Take Me To Church
“Say what you will about organized religion, but those bastards knew how to construct an edifice.” -Ron Swanson
Why do I take so many photos of churches? If you scrolled through my Instagram feed, you’d be forgiven for thinking my faith played a sizable role in what kind of buildings I shoot. Heck, I could make a pretty thick photo book of all the photos of churches I’ve taken. I’ve literally gone out of my way just to see churches. Last summer when we visted Berlin and Vienna, we took a day trip to Dresden primarily to see the Frauenkirche. Then in Vienna, I spent one of our last mornings there seeing as many of the churches in the 1st District as I could.
In reality, though, I’m just an atheist who likes churches because they look interesting.
Well, there’s more to it than that, but that’s the gist.
Religion and I have an...interesting relationship. We won’t get too deep into the history of it, but I’m not as aggressively opposed to it as I used to be. It’s unlikely that I’ll ever be a believer, but I’ve grown to appreciate the role it's played in history, in society today, and, of course, its resulting physical manifestations.
Since I began my architectural photography journey in Salt Lake, I had an obvious subject to shoot: The Salt Lake Temple. I drove past the thing all the time. Unlike your classic gothic cathedral the Temple (and most other LDS Temples) have a distinct style that is best described as “Neo-Gothic Disney Castle”.
Another major source of inspiration was what I was seeing on Instagram. Photographers from around the world taking over-filtered shots of grand cathedrals, palaces, and old European city centers. It acted as a wishlist of buildings and cities I needed to visit.
From there, Google Maps became a key resource for discovering interesting buildings. In fact, whenever I’ve scouted out a city I haven’t been to, the first step is to look for the spires in 3D mode. If you’re looking at Paris or London, obviously Notre Dame, St. Paul’s and Westminster are at the top of the list. But digging deeper into a city, especially in Europe, I've come across hundreds of gorgeous churches and cathedrals that most people overlook.
So, why churches? Well, a few reasons. First, they look cool. Outside of houses, it’s hard to find a building with such a specific use that comes in as many architectural styles and flavors as religious ones. Geography plays a big role in not just style, but materials which can make for fascinating interpretations.
Beyond that, the history and details of the building are usually magnificent. My mom, my mother-in-law, and one of my aunts will read this and tell me, again, to read “Pillars of the Earth”, but what it took to design and construct the grand churches of the world are some of the most impressive achievements in human history. Stepping inside Stephansdom in Vienna is one thing, but sitting there marveling at the interior as you learn it’s been around since the 1300’s? Holy shit.
Along with civic buildings, I’m drawn to religious buildings for what they represent: ideas. In the case of churches, they were literally constructed to communicate ideas. Buildings that were made for that purpose always end up being more interesting. I will caveat that some people aren’t as gung-ho about religion (and thus churches) as it’s often been a source of discrimination, pain, and suffering.

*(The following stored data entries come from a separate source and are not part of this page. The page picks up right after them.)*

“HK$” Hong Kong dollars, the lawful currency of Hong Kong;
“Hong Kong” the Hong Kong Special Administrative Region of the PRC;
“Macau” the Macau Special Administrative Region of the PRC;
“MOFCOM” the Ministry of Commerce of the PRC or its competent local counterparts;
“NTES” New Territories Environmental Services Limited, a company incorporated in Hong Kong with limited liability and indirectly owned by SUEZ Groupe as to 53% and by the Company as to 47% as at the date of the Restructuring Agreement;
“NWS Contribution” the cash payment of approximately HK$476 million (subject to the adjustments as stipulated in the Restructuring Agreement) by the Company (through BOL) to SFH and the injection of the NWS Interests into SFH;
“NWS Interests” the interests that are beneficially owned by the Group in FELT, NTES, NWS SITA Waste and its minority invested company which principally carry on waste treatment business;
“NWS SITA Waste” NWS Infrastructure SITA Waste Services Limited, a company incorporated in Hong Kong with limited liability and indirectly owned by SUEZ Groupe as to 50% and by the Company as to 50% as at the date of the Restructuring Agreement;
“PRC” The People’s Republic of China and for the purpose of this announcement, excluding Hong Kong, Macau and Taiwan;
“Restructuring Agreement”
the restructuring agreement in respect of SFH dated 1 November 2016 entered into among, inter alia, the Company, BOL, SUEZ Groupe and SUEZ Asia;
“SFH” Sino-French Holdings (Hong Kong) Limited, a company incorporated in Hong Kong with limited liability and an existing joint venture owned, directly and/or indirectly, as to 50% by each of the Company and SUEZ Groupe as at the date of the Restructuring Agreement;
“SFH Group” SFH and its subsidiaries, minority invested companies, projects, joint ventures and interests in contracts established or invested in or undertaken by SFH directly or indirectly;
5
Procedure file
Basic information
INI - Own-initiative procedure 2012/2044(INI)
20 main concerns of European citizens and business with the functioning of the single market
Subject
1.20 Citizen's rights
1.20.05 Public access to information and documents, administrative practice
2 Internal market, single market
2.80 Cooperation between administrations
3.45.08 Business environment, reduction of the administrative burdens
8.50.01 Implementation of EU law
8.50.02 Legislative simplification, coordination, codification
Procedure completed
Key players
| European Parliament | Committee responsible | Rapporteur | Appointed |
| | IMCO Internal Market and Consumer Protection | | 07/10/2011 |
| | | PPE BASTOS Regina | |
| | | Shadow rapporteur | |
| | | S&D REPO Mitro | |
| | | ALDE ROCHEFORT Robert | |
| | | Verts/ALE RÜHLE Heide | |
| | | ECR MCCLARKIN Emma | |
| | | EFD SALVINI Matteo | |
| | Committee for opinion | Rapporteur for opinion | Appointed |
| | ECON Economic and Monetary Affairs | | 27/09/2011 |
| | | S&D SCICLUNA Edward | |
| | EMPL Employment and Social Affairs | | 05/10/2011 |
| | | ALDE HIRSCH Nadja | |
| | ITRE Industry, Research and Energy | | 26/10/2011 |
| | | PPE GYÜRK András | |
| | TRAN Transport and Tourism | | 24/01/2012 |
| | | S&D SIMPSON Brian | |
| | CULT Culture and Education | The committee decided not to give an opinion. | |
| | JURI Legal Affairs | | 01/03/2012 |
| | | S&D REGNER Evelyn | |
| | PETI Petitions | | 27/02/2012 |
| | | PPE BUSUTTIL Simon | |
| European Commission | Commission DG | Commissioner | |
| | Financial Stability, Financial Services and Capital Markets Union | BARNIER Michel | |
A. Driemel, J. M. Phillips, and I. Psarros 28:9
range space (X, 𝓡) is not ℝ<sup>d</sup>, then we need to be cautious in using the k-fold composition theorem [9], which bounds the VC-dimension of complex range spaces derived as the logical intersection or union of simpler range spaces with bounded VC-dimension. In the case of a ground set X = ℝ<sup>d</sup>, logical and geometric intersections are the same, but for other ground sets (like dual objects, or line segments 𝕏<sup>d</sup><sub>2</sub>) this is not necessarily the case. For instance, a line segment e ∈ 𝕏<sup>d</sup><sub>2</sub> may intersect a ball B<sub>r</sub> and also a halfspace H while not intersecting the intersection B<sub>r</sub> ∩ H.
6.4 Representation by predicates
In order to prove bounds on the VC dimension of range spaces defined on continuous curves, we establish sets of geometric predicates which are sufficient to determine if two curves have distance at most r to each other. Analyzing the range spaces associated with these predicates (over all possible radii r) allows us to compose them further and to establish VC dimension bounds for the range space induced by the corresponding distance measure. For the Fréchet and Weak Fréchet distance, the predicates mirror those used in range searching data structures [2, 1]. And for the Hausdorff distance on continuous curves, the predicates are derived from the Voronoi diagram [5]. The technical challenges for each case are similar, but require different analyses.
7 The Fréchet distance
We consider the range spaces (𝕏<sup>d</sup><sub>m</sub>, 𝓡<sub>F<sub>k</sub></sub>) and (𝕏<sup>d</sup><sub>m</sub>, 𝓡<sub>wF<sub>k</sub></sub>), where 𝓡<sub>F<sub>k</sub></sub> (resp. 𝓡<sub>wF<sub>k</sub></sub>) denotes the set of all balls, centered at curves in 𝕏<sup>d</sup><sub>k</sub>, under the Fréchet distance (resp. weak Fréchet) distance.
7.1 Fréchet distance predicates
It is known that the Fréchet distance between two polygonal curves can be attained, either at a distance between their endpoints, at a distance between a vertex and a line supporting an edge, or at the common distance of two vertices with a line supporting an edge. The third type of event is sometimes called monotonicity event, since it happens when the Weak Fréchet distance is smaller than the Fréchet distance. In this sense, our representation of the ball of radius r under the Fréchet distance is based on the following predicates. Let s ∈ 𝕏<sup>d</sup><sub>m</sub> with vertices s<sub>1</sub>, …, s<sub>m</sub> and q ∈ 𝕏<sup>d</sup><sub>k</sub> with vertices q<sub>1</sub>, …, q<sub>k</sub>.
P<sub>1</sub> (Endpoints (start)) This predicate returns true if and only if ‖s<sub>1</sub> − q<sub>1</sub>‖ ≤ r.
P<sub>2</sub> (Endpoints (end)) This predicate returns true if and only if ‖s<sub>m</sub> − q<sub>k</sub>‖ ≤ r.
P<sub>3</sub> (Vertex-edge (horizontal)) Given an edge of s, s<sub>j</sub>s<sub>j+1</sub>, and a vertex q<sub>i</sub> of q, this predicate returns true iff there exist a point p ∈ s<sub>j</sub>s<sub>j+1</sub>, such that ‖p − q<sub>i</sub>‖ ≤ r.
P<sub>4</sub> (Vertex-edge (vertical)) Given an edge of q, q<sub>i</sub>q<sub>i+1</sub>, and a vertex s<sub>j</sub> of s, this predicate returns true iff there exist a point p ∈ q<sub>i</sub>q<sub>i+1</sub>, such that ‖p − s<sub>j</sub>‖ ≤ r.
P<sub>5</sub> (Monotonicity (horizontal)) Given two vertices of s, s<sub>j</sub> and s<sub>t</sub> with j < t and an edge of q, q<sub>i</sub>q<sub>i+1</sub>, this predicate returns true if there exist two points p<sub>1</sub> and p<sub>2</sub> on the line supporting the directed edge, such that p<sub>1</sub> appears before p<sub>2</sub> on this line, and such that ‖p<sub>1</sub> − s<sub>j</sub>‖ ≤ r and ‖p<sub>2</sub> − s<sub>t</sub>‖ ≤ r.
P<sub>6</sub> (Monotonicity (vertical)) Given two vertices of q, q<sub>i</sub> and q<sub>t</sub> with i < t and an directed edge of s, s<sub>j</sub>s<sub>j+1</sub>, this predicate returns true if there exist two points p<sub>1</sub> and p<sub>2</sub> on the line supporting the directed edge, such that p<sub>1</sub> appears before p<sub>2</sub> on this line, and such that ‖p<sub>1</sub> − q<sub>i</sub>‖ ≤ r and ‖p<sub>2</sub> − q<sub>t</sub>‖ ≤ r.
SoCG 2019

This is why I stick to my line of: “Just because I like the building, doesn’t mean I approve of the people inside it.”
An “icing on the cake” reason is that in our age of global telepathy, churches provide some of the few remaining sanctuaries for silence. Finding St. Xavier’s church hidden down some neighborhood street in New York City last year and spending 15 minutes just sitting alone in silence was one of the best moments of my time there. It helped that it was beautiful inside, even if I don’t know all the characters in the murals and stained glass windows. Quiet, serene space for contemplation is a rare resource today, so I’ll take it when I can get it.
Europe has a seemingly never-ending supply of wonderful churches that I hope to see in the future. There are plenty still in the US that are on my wishlist as well. But, I’m also aware of my bias towards Christian structures. That’s primarily due to where I live and where I’ve visited. But I hope to change that over the rest of my life. There are mosques and synagogues around the world that I would love the chance to see, though I know there are cultural and historical implications that can make that a challenge. I’m not counting on it, but I would love the opportunity to see Mecca in person.
In the meantime, I’ll continue my unusual relationship with a belief system that I’ll likely never be a part of, but share in the awe and wonder that believers feel for the edifices they’ve constructed.